Collected data

***

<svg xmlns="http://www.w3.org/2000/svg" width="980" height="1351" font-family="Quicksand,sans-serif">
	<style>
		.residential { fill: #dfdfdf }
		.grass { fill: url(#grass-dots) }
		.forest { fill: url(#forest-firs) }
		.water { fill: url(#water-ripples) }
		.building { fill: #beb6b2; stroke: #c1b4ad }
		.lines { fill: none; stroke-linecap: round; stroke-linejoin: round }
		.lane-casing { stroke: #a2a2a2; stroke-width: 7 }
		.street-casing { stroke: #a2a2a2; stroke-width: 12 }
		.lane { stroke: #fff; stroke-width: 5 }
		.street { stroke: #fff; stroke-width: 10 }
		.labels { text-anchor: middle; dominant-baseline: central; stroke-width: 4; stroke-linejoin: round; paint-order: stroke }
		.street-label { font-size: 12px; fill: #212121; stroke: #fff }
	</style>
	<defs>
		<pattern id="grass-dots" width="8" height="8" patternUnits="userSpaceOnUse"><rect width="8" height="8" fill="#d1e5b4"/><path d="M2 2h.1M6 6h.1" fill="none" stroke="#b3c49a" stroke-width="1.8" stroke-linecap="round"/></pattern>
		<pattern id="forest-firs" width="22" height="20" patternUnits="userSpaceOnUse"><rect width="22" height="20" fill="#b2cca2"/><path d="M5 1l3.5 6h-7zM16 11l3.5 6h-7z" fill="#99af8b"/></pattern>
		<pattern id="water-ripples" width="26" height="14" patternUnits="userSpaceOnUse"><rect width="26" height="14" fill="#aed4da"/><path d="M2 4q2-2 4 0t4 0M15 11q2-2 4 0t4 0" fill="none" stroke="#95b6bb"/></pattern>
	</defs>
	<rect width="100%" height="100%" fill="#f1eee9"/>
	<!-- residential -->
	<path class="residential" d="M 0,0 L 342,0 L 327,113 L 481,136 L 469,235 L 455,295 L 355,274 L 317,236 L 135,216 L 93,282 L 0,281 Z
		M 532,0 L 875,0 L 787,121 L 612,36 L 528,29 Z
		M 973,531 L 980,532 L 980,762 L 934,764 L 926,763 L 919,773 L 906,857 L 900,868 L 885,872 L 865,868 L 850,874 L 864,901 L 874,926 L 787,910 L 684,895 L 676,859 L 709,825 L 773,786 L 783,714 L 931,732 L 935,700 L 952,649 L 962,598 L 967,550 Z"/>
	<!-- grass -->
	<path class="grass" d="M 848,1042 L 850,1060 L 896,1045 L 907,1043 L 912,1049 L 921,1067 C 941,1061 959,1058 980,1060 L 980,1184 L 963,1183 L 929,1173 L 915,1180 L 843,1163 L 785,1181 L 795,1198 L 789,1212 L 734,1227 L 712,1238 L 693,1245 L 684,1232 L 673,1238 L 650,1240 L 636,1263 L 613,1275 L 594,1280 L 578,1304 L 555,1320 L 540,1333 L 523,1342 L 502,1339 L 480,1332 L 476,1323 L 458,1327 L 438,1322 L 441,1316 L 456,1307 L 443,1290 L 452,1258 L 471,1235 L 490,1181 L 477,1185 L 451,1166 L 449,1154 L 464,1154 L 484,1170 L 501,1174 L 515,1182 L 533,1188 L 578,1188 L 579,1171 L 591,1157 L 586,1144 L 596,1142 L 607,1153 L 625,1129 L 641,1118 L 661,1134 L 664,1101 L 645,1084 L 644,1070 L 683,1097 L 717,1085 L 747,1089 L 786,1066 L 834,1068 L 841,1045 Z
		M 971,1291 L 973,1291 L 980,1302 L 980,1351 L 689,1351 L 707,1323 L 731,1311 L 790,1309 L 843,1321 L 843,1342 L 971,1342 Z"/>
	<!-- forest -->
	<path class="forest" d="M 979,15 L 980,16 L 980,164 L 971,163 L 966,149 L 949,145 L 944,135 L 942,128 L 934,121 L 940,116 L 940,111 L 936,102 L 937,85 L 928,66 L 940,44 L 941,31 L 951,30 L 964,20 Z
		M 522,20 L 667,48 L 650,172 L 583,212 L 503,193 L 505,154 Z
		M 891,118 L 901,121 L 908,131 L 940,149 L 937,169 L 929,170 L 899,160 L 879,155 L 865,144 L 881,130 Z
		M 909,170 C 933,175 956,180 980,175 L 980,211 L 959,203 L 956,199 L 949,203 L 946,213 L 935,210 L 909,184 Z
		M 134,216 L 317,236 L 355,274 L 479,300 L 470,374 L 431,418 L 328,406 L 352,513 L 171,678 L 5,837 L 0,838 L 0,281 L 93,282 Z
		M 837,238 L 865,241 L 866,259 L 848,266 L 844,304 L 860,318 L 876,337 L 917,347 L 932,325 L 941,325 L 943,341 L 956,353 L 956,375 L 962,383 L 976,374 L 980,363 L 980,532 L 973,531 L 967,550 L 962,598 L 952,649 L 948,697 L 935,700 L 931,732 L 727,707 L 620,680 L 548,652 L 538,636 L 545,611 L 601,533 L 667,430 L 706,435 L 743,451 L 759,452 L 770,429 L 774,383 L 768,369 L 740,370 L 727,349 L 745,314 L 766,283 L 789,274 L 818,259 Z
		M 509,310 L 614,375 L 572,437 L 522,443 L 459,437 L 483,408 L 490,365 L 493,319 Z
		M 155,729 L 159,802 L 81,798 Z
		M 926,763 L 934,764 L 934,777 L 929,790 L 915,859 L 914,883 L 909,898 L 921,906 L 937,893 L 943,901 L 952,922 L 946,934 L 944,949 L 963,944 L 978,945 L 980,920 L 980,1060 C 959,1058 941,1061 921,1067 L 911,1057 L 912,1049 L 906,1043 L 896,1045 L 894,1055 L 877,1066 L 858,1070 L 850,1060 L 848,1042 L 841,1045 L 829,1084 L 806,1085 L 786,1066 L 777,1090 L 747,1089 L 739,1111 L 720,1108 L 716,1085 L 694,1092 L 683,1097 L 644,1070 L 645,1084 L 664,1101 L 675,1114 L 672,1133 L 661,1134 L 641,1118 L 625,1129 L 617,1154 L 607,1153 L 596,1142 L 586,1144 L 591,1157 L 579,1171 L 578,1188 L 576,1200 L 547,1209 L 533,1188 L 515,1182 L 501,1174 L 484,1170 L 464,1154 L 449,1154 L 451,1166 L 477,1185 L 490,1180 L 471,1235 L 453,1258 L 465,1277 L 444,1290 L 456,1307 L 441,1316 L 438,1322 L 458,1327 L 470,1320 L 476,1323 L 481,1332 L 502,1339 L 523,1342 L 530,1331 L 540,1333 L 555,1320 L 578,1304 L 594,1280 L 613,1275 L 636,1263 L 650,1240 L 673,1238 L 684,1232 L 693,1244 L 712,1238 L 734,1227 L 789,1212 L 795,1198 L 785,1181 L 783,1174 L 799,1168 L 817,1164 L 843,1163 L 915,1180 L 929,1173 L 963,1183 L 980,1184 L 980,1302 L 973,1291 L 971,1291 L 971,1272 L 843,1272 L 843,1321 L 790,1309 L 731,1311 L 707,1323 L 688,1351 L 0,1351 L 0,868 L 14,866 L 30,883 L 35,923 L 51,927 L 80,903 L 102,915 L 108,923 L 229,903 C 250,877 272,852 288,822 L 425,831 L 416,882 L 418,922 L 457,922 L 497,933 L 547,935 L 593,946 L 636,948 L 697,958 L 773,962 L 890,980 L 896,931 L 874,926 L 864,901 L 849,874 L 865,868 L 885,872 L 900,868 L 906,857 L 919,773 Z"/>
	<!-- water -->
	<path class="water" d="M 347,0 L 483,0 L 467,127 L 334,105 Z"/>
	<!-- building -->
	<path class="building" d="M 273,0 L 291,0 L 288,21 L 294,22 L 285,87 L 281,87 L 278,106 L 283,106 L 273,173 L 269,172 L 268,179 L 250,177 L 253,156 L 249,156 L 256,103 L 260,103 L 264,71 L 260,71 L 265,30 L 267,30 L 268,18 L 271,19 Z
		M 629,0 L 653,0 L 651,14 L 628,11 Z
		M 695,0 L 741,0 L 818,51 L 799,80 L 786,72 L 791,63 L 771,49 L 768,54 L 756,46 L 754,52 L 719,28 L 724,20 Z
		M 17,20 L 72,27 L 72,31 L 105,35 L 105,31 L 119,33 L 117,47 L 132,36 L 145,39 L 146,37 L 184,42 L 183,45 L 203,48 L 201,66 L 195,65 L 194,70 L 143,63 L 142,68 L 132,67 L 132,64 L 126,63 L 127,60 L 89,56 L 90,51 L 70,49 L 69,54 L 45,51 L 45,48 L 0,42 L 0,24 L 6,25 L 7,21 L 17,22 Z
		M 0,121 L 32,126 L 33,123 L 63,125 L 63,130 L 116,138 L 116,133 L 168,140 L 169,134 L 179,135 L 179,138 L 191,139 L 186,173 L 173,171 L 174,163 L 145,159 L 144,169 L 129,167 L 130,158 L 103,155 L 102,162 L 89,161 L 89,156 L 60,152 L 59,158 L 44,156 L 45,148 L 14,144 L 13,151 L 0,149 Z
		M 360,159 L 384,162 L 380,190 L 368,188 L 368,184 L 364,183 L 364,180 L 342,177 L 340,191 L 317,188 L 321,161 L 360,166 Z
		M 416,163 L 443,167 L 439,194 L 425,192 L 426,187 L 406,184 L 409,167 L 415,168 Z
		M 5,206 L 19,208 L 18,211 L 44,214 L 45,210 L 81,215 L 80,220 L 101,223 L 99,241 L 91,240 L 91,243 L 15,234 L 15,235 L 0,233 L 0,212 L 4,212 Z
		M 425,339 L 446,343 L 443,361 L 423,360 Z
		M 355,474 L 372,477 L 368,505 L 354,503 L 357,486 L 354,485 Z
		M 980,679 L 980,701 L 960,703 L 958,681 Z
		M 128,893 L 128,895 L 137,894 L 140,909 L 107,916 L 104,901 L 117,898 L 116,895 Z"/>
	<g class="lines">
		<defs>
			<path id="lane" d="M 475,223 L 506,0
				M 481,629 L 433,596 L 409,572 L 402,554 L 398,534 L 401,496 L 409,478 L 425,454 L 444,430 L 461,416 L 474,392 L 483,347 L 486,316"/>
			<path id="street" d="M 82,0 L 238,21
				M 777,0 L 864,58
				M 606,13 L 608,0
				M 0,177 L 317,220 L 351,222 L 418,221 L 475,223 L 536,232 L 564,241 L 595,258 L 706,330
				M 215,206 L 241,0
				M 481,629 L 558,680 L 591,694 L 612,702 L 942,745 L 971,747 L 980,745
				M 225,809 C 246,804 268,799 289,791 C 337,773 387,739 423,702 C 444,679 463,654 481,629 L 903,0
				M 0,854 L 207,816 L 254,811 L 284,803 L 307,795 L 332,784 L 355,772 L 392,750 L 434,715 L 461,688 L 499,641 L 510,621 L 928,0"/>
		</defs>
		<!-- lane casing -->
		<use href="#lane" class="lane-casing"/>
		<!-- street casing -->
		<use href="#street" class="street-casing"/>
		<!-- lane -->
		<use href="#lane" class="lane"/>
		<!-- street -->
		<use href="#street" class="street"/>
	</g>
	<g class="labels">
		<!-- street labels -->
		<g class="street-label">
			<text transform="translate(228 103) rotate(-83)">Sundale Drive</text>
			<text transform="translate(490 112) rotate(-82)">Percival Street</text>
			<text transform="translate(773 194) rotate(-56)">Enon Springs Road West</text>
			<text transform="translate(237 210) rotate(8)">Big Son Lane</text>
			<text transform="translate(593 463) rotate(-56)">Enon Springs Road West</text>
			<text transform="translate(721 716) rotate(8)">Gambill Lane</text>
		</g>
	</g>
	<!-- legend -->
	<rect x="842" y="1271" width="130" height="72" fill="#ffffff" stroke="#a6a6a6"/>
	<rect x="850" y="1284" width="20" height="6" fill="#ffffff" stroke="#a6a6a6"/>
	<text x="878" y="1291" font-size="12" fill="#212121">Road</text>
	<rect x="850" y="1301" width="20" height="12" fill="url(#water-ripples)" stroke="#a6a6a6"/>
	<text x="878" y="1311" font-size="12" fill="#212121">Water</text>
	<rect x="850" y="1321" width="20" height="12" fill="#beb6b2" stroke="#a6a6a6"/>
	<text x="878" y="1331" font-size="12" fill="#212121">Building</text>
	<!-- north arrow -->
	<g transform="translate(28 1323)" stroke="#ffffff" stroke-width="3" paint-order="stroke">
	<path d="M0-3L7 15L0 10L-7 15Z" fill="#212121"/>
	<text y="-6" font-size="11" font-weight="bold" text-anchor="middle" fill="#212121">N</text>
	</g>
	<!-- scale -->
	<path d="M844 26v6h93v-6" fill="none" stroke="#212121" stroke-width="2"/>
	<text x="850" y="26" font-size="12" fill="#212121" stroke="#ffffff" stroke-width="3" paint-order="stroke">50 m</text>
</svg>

***

### [What needs to be done]
Determine how many lines in the records above hold the word "none", and answer with that number only.

### [Exercise response]
4